BEGIN Passage for review

A cook from Kutch in Norway

THE SHARAD BAUG HOMESTAY is in the extensive, luxuriant, verdant grounds of the Sharad Baug Palace. Badly damaged in the 2001 earthquake, the palace is a short walk from the excellent homestay. This accommodation is owned and run by members of the royal family of the former Kingdom of Kutch.

Close to the homestay in the middle of a field, there is another ruined edifice. This was formerly used as a guesthouse by important guests of the ruler, the Maharao. For some time, the poet Dara Shiko (1615-1659) hid from his brother (the future emperor Aurangzeb) in this building.

Near the ruined palace, there is a building, which was the last Maharao of Kutch’s sitting room and dining hall. Now, the building houses a small museum filled with exhibits relating to the royal Jadeja family. Amongst these, there are several items connected with the last ruler of independent Kutch when he spent some time in Norway.

After Kutch had joined India soon after 1947, its last Maharao, Madansinhji (1909-1991), was appointed India’s ambassador to Norway. There are photographs relating to his stay in Norway in the museum. There is also a Christmas card in Norwegian and a certificate issued by the Oslo Tennis Club. He served in Norway between 1957 and 1960.

While in Norway, Madansinhji was served by his chef from Bhuj, a member of the Yadav family. For many generations, the Yadavs have been chefs, specialising in non-veg food.

When we first visited Bhuj, in 2018, we were recommended to eat in a simple, small restaurant in the bazaar of Bhuj. Named Shivam Daining (sic), it serves very tasty pure vegetarian food. We returned to eat there several times during our recent (January 2023) stay in Bhuj. While chatting with its chef and his relatives, we learned that the man who produces the excellent food is a grandson of the Mr Yadav, who cooked for Madansinhji in Norway. Although the family have a tradition of cooking meat and fish, they do not offer it at Shivams because they rightly feel that there is little demand for non-veg food in the mainly vegetarian city of Bhuj.

Without knowing it when I booked the Sharad Baug homestay, it turned out that it and one of our favourite restaurants in Bhuj had at least one common connection, and that is Norway.

END Passage for review

• _Task description_
Condense the paragraph of the account of the Kutch cook that begins "After Kutch had joined India" into a brief bulleted list that keeps its main facts. The listing has no connection to the account of the Kutch cook.

BEGIN Dataset excerpts

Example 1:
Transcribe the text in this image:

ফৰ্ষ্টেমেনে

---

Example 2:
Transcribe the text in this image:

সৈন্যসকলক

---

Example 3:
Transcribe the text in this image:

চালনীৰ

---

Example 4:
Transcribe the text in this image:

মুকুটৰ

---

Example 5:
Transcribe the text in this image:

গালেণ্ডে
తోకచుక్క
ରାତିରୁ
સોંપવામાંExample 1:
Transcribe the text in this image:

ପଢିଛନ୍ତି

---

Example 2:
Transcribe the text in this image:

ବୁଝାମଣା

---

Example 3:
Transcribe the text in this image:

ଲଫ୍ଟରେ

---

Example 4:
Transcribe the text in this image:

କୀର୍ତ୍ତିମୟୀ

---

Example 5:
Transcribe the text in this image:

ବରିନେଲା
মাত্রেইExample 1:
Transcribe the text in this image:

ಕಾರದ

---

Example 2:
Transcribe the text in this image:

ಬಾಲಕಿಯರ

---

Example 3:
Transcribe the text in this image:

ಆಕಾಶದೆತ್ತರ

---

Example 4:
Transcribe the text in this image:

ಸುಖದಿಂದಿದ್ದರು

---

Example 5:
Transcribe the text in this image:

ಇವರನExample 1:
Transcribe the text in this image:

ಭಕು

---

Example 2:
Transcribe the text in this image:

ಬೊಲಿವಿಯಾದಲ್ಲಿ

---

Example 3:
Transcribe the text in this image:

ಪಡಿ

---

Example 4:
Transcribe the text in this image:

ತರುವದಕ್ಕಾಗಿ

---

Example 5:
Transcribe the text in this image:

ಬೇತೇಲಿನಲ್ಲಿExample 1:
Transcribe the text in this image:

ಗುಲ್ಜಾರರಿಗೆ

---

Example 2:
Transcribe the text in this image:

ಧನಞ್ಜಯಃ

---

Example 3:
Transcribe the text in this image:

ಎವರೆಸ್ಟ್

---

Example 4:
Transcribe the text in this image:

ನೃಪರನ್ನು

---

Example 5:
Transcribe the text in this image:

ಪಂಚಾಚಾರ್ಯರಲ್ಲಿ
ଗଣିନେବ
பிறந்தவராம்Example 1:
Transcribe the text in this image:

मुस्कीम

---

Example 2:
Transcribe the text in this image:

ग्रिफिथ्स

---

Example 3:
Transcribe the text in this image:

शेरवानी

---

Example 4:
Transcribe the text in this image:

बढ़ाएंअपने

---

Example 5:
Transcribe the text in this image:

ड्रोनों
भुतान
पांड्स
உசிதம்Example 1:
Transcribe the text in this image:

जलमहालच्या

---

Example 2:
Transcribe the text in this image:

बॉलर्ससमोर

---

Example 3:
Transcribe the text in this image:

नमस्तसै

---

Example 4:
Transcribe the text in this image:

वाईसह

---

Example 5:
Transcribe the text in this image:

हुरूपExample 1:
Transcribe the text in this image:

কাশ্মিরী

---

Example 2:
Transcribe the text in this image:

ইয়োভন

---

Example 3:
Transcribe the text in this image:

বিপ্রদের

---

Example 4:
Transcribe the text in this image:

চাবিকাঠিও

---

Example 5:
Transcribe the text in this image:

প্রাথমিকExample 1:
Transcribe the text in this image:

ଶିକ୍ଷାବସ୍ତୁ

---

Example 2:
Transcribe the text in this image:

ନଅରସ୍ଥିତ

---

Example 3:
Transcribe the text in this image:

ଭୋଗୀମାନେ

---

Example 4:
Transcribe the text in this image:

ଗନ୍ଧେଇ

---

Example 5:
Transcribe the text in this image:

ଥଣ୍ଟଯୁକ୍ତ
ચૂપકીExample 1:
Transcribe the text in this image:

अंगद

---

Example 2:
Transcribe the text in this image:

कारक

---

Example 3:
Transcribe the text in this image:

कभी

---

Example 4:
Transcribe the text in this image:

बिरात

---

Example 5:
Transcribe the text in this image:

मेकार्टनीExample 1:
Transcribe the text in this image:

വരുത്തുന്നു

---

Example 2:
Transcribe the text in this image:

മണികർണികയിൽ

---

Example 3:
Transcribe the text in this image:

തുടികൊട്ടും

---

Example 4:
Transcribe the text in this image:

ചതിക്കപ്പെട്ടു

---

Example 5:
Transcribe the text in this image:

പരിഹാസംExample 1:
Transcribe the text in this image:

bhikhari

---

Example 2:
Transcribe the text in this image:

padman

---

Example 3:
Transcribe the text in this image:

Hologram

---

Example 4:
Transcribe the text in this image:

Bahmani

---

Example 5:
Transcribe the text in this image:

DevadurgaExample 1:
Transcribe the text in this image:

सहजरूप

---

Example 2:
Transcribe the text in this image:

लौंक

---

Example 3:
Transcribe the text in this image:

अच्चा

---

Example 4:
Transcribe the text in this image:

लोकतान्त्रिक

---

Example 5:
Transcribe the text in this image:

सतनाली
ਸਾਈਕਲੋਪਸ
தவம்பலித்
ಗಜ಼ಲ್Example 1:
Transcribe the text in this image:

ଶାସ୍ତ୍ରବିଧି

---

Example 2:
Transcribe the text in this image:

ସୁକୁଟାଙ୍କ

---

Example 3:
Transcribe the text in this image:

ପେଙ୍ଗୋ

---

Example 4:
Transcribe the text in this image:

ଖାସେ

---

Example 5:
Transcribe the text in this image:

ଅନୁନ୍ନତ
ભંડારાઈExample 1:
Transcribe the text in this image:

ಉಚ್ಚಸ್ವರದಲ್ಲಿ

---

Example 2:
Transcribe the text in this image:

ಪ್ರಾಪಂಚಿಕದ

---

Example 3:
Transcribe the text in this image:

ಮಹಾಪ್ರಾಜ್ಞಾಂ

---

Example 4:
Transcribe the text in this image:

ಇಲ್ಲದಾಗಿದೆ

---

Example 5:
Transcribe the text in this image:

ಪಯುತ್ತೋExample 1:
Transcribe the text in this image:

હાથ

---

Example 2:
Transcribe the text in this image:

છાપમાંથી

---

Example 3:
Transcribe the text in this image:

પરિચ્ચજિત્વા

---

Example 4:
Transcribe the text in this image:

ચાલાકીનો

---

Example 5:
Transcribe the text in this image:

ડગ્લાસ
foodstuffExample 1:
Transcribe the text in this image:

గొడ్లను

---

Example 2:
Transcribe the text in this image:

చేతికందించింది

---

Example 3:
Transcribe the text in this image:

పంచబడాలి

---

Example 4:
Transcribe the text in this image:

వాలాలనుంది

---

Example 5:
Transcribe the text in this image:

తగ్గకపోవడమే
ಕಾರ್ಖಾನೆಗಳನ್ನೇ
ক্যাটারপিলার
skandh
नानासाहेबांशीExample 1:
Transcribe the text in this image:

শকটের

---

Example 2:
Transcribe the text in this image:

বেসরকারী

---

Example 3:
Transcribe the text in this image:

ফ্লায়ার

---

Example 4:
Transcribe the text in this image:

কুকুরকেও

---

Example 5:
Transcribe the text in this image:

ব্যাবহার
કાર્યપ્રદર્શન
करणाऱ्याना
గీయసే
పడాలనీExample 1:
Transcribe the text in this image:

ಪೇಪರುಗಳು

END Dataset excerpts

• _Output for this exercise_
- Kutch joined India soon after 1947.
- Its last Maharao, Madansinhji (1909-1991), was then appointed India's ambassador to Norway and served there from 1957 to 1960.
- The museum holds photographs of his stay in Norway, a Christmas card in Norwegian and a certificate issued by the Oslo Tennis Club.